The diuretic effect of Astragali Radix (AR) in humans was described in ancient books, but its mechanism has not been identified. To evaluate its diureticatriuretic effect, we conducted a double-blind, randomized, crossover study in 12 healthy men. They were randomized to receive either placebo (n=6) or a single oral dosage of 0.3g/kg body weight of aqueous extract of AR (ARE) (n=6). Compared with placebo, ARE treatment markedly increased urinary sodium excretion (U(Na)V), fractional sodium excretion, and urinary excretion of chloride during the first 4h. No significant changes of these parameters were observed during 12h or 24h.

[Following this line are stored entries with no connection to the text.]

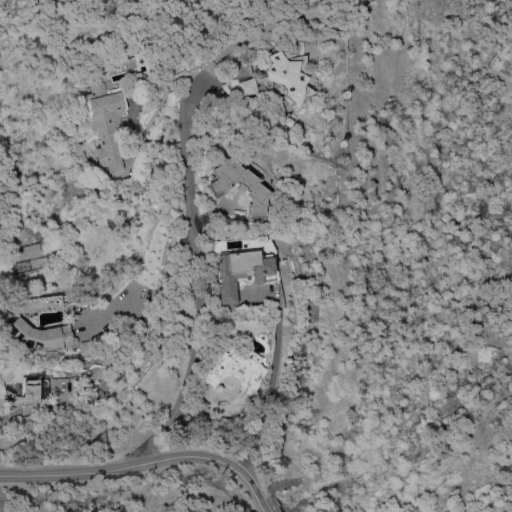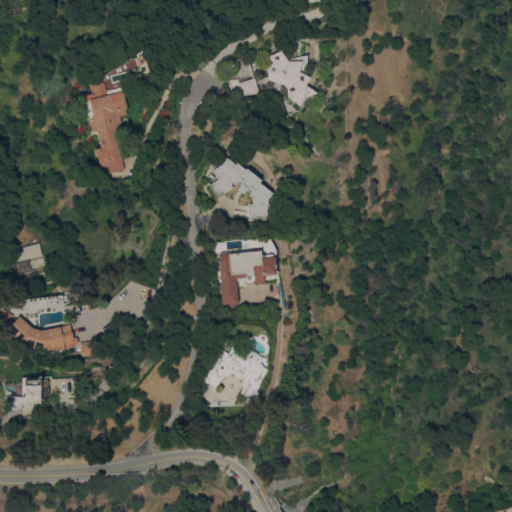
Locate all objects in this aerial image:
road: (17, 32)
building: (290, 75)
building: (291, 75)
building: (244, 87)
building: (107, 124)
building: (106, 126)
building: (240, 186)
building: (242, 187)
road: (188, 207)
building: (239, 273)
building: (242, 274)
building: (42, 336)
building: (43, 336)
building: (89, 348)
road: (115, 369)
building: (235, 370)
building: (239, 370)
building: (28, 393)
building: (32, 393)
road: (265, 394)
road: (33, 409)
road: (142, 465)
road: (505, 510)
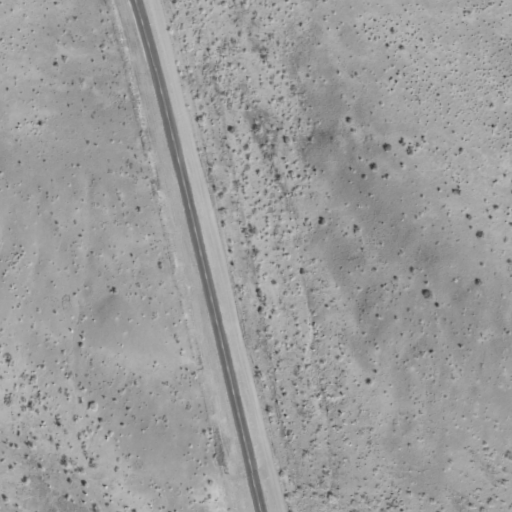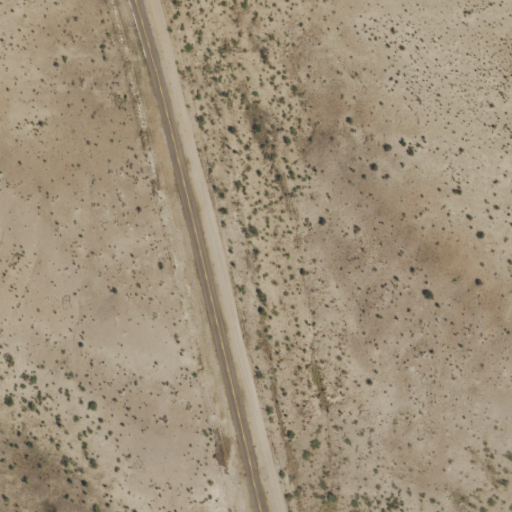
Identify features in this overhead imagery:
road: (202, 255)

ARE elevated plasma ANP (pANP), urinary excretion of cGMP (U(cGMP)V) and U(cGMP)V/pANP ratio without affecting plasma level of rennin-angiotensin-aldosterone system, mean arterial blood pressure and glomerular filtration rate. The change in U(Na)V was closely correlated with pANP, U(cGMP)V, and U(cGMP)V/pANP ratio. In addition, the seven volunteers who presented marked natriuresis did not show higher level of plasma Astragaloside IV than the other five volunteers. We first demonstrate that ARE induces a marked natriuresis in healthy men, which is attributed to enhanced renal responses to endogenous ANP. The Astragaloside IV in the ARE is not the active component for natriuresis.